A head and shoulders portrait of me, Madeleine Kennedy, a white woman in my 30s with long wavy brown hair and green eyes, wearing a black and white geometric dress, standing in a leafy green space and smiling at the camera.
 

Summary

Madeleine Kennedy is a curator interested in questioning the conventions of exhibition-making, and exploring what exhibitions are capable of being and doing when freed from these conventions. Her research and exhibition-making practice is informed by 10 years’ curatorial experience working with over a dozen diverse arts organisations in the UK and North America, combined with a commitment to bringing exhibition-making and philosophy into dialogue, and exploring the radical potential of disability justice in reimagining exhibition-making practice. Recent curatorial roles include Keeper of Art at Hatton Gallery, Exhibitions Curator at Laing Art Gallery, and Visiting Curator at Western Front, Vancouver. Recent major exhibitions include ‘The Enchanted Interior’; ‘Exploding Collage: Nadia Hebson, Ursula Mayer, Linder Sterling’; ‘Ellen Gallagher | Francis Bacon’; and ‘Modern Visionaries: Van Dyck and the Artists’ Eye'. She is deeply interested in what enables curators to think beyond the hegemonic norms of exhibition-making, and in 2020 was elected to the board of the Art Fund, becoming one of only 3% of trustees under 30 in the UK and contributing her practice-based knowledge to multiple committees and grant-making panels intended to support curatorial research and innovation. She is completing a DPhil (PhD) in curatorial theory and practice at the Ruskin School of Art, University of Oxford.

→ **Tasks and exercises**
- a) In the curator summary, in what year was Madeleine Kennedy elected to the board of the Art Fund?
- b) Reproduce the records from the line containing "Rendered at 1241 by 1754 pixels." through the end of the records.
The records have no connection to the text above them.

(Records from a data source)
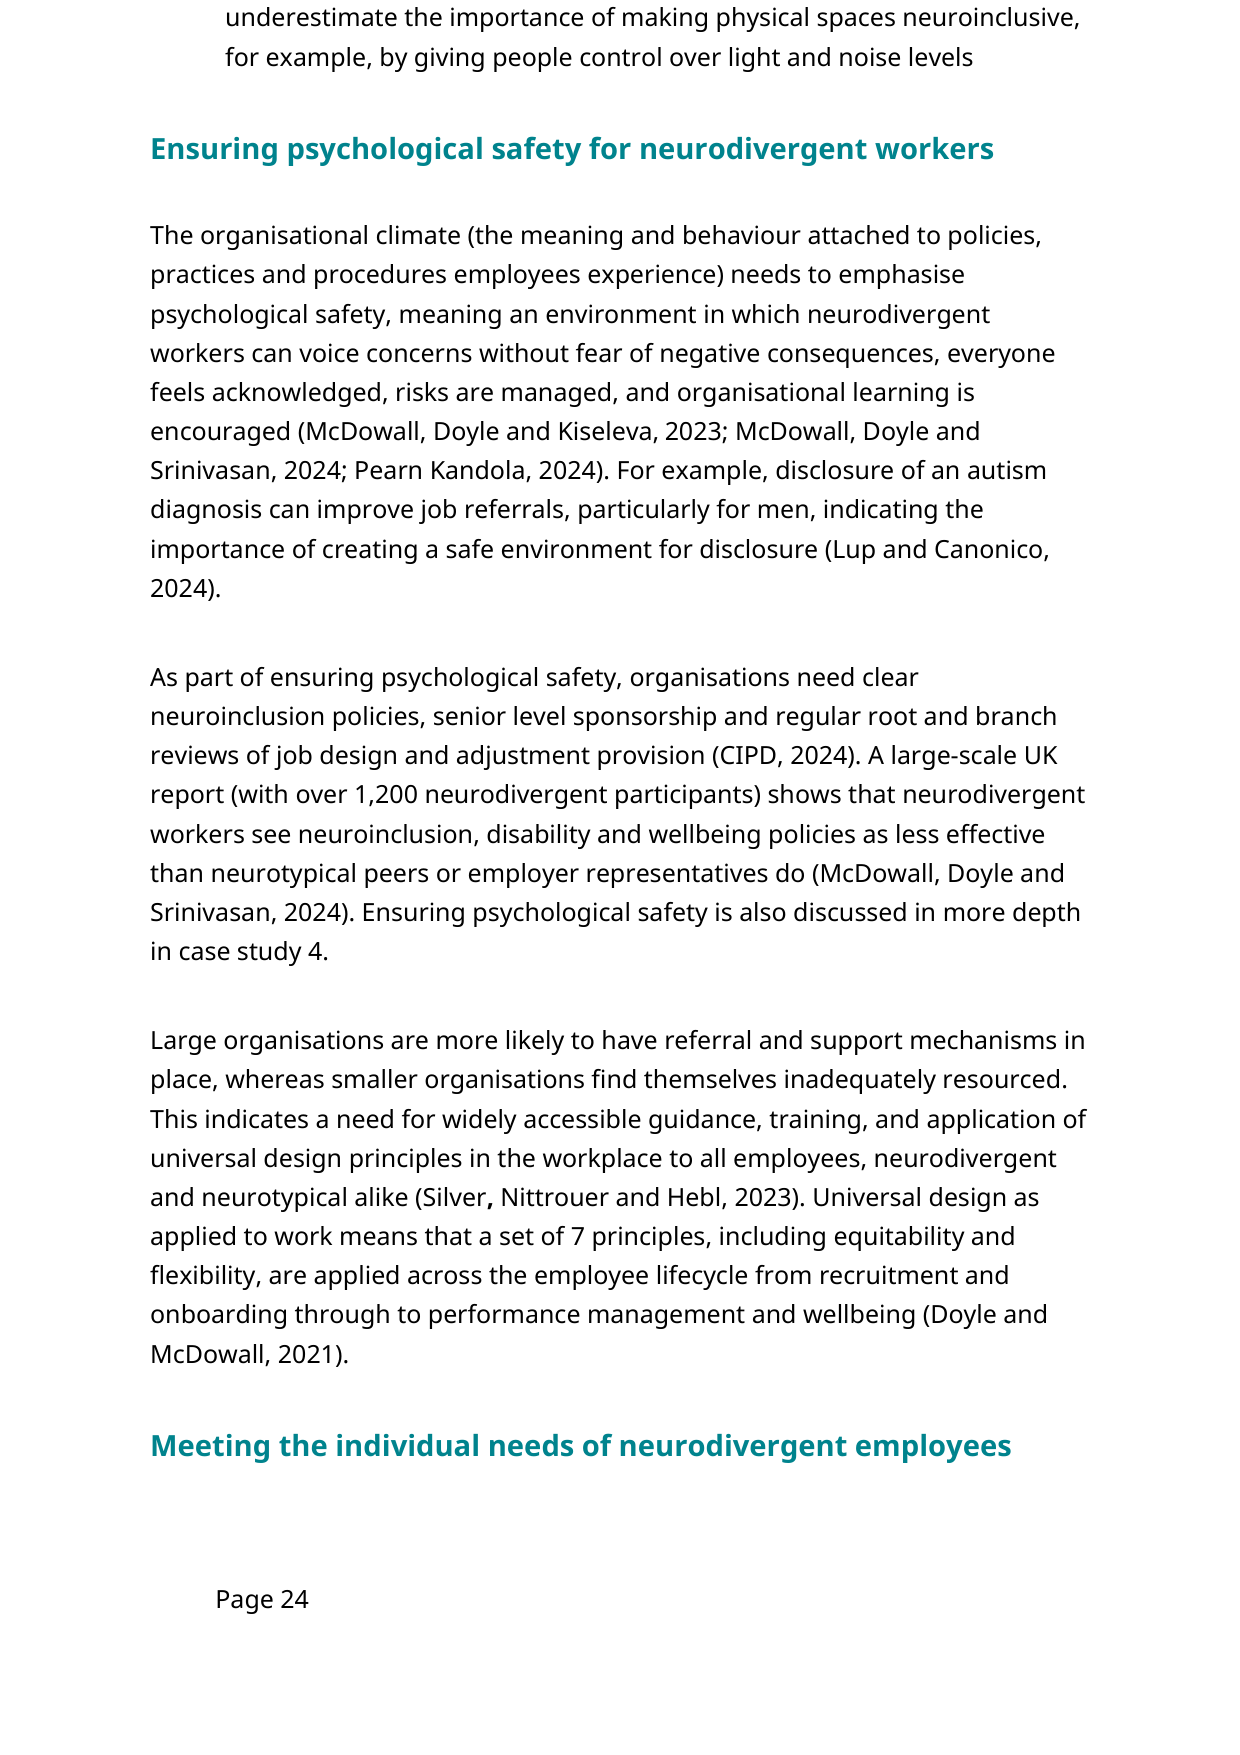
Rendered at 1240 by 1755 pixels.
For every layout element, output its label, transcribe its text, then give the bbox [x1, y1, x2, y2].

text As part of ensuring psychological safety, organisations need clear neuroinclusion policies, senior level sponsorship and regular root and branch reviews of job design and adjustment provision (CIPD, 2024). A large-scale UK report (with over 1,200 neurodivergent participants) shows that neurodivergent workers see neuroinclusion, disability and wellbeing policies as less effective than neurotypical peers or employer representatives do (McDowall, Doyle and Srinivasan, 2024). Ensuring psychological safety is also discussed in more depth in case study 4. [150, 660, 1089, 968]
list underestimate the importance of making physical spaces neuroinclusive, for example, by giving people control over light and noise levels [187, 0, 1089, 73]
subtitle Ensuring psychological safety for neurodivergent workers [150, 128, 1089, 168]
text Large organisations are more likely to have referral and support mechanisms in place, whereas smaller organisations find themselves inadequately resourced. This indicates a need for widely accessible guidance, training, and application of universal design principles in the workplace to all employees, neurodivergent and neurotypical alike (Silver, Nittrouer and Hebl, 2023). Universal design as applied to work means that a set of 7 principles, including equitability and flexibility, are applied across the employee lifecycle from recruitment and onboarding through to performance management and wellbeing (Doyle and McDowall, 2021). [150, 1023, 1089, 1370]
text The organisational climate (the meaning and behaviour attached to policies, practices and procedures employees experience) needs to emphasise psychological safety, meaning an environment in which neurodivergent workers can voice concerns without fear of negative consequences, everyone feels acknowledged, risks are managed, and organisational learning is encouraged (McDowall, Doyle and Kiseleva, 2023; McDowall, Doyle and Srinivasan, 2024; Pearn Kandola, 2024). For example, disclosure of an autism diagnosis can improve job referrals, particularly for men, indicating the importance of creating a safe environment for disclosure (Lup and Canonico, 2024). [150, 218, 1089, 604]
subtitle Meeting the individual needs of neurodivergent employees [150, 1426, 1089, 1465]
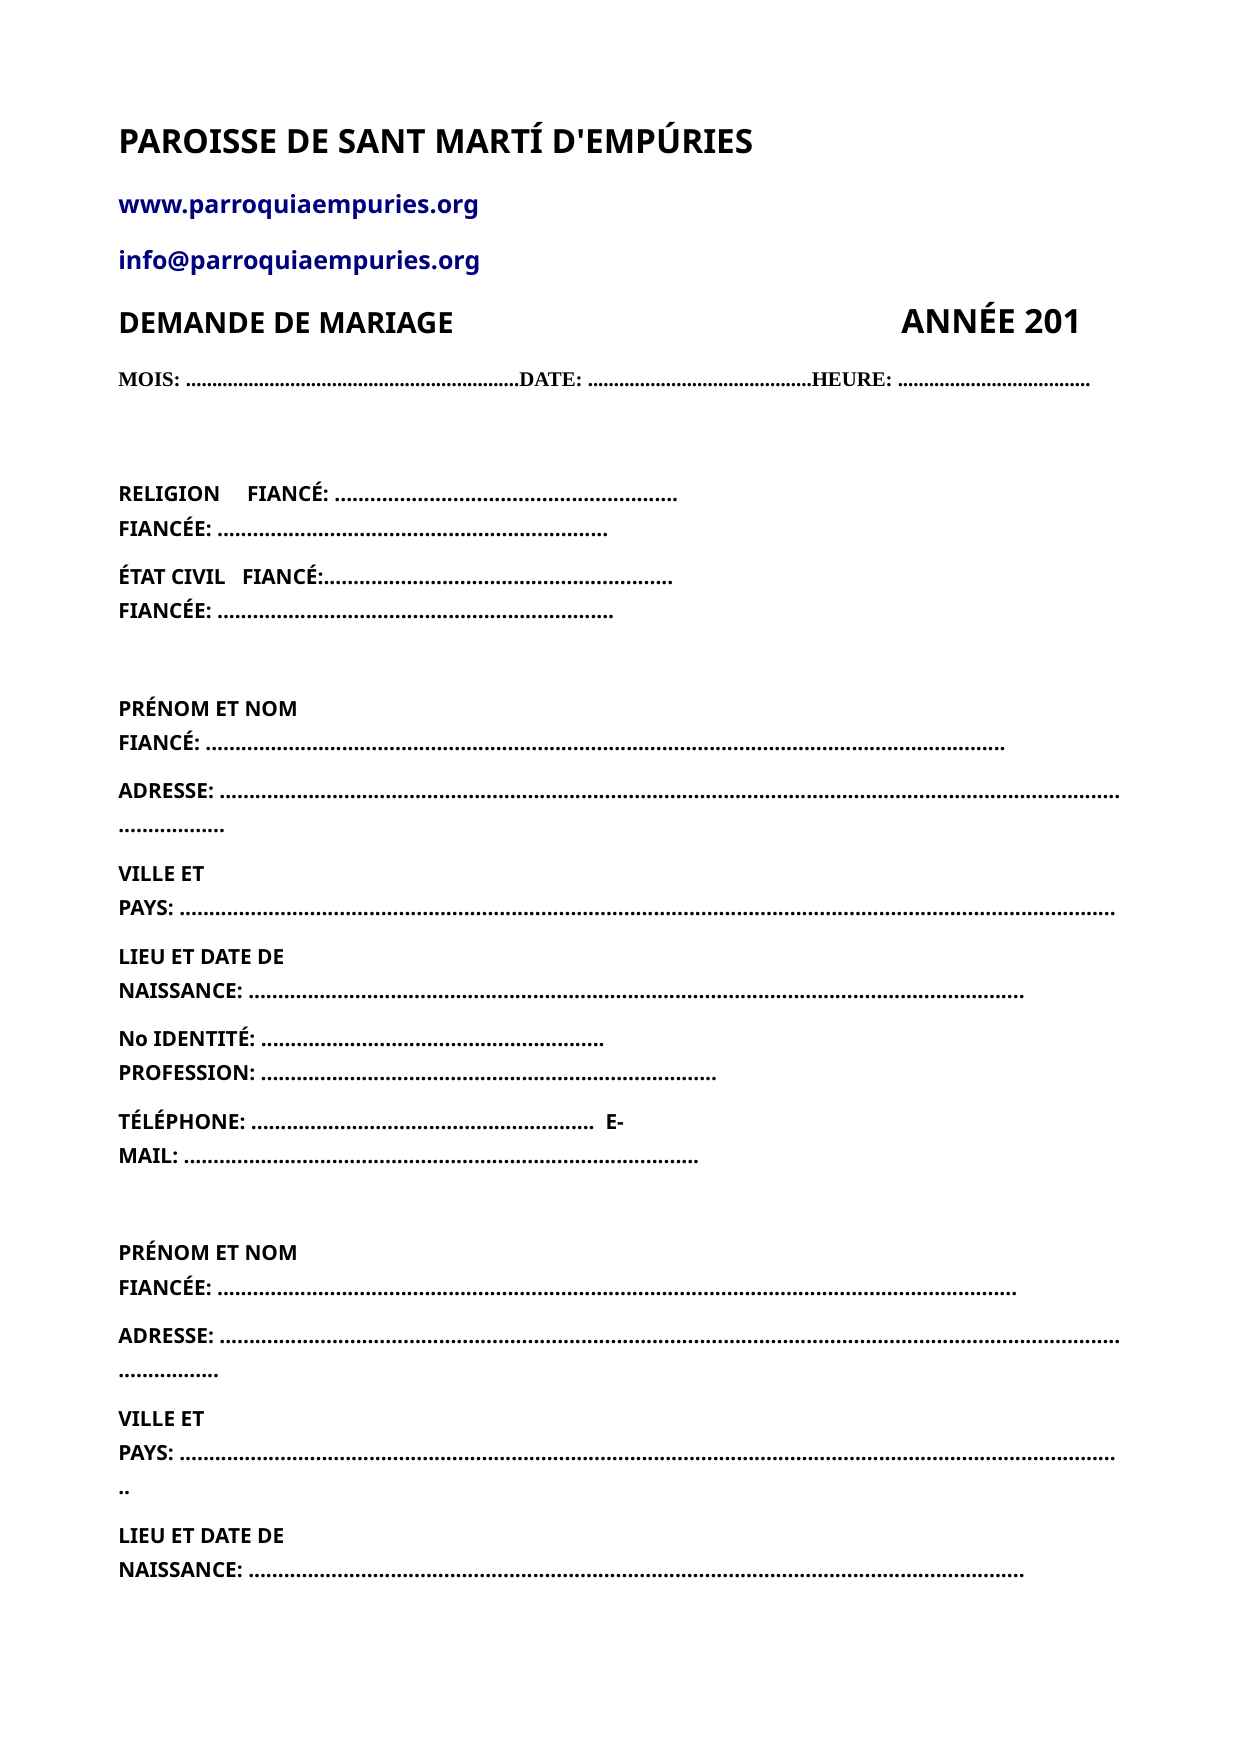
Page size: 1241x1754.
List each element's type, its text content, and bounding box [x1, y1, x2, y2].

text TÉLÉPHONE: .......................................................... E-MAIL: ....................................................................................... [118, 1107, 1122, 1170]
text ADRESSE: .......................................................................................................................................................................... [118, 776, 1122, 839]
text ÉTAT CIVIL FIANCÉ:........................................................... FIANCÉE: ................................................................... [118, 562, 1122, 625]
text No IDENTITÉ: .......................................................... PROFESSION: ............................................................................. [118, 1024, 1122, 1087]
text PRÉNOM ET NOM FIANCÉE: ....................................................................................................................................... [118, 1238, 1122, 1301]
text www.parroquiaempuries.org [118, 187, 1122, 221]
text DEMANDE DE MARIAGE ANNÉE 201 [118, 298, 1122, 343]
text PRÉNOM ET NOM FIANCÉ: ....................................................................................................................................... [118, 694, 1122, 756]
text VILLE ET PAYS: ................................................................................................................................................................ [118, 1404, 1122, 1501]
text LIEU ET DATE DE NAISSANCE: ................................................................................................................................... [118, 942, 1122, 1004]
text VILLE ET PAYS: .............................................................................................................................................................. [118, 859, 1122, 922]
text LIEU ET DATE DE NAISSANCE: ................................................................................................................................... [118, 1521, 1122, 1583]
text MOIS: ................................................................DATE: ...........................................HEURE: ..................................... [118, 367, 1122, 391]
text info@parroquiaempuries.org [118, 243, 1122, 277]
text ADRESSE: ......................................................................................................................................................................... [118, 1321, 1122, 1384]
text PAROISSE DE SANT MARTÍ D'EMPÚRIES [118, 118, 1122, 163]
text RELIGION FIANCÉ: .......................................................... FIANCÉE: .................................................................. [118, 479, 1122, 542]
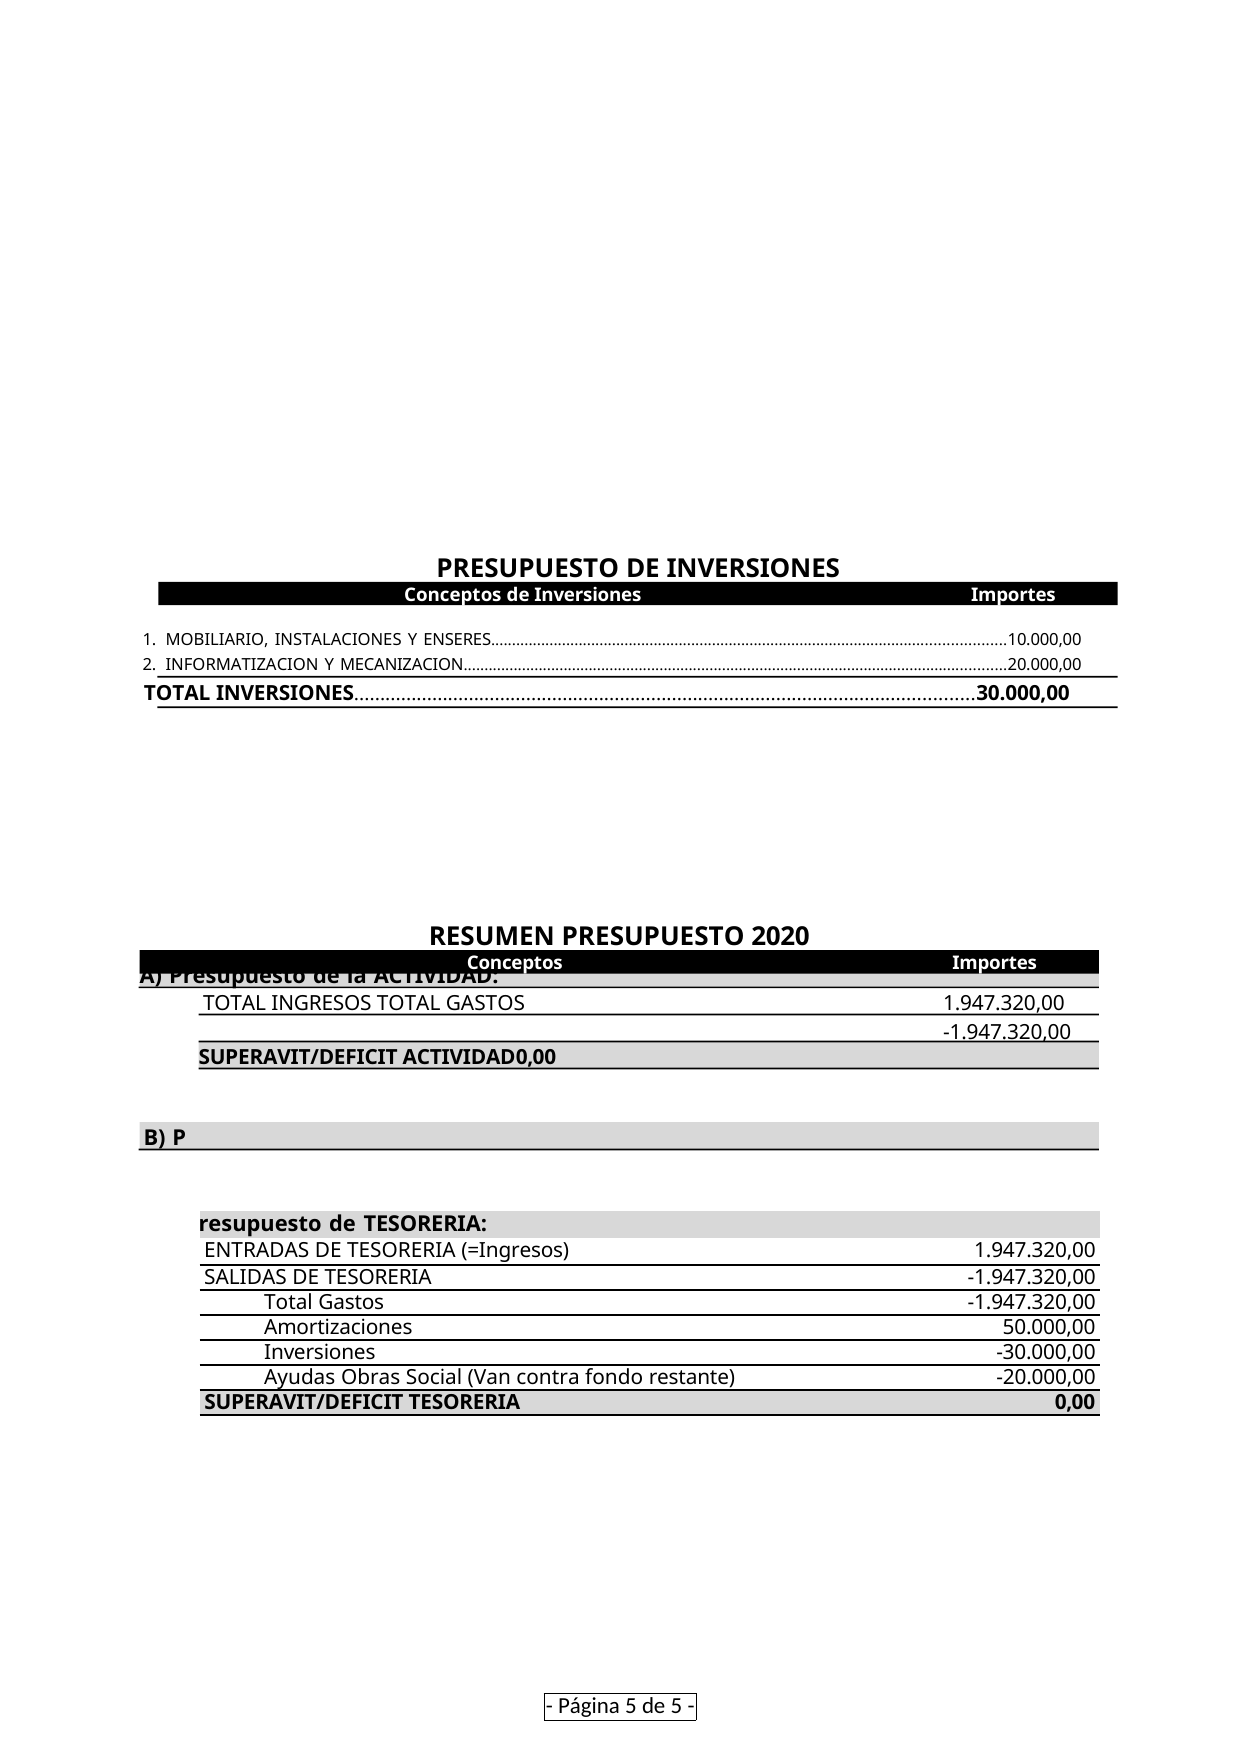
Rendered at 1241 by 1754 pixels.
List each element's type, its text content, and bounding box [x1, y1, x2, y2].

→ **Results of the tasks**
- a) 2020

- b)
Rendered at 1241 by 1754 pixels.
List each element's type, its text content, and bounding box [x1, y1, x2, y2].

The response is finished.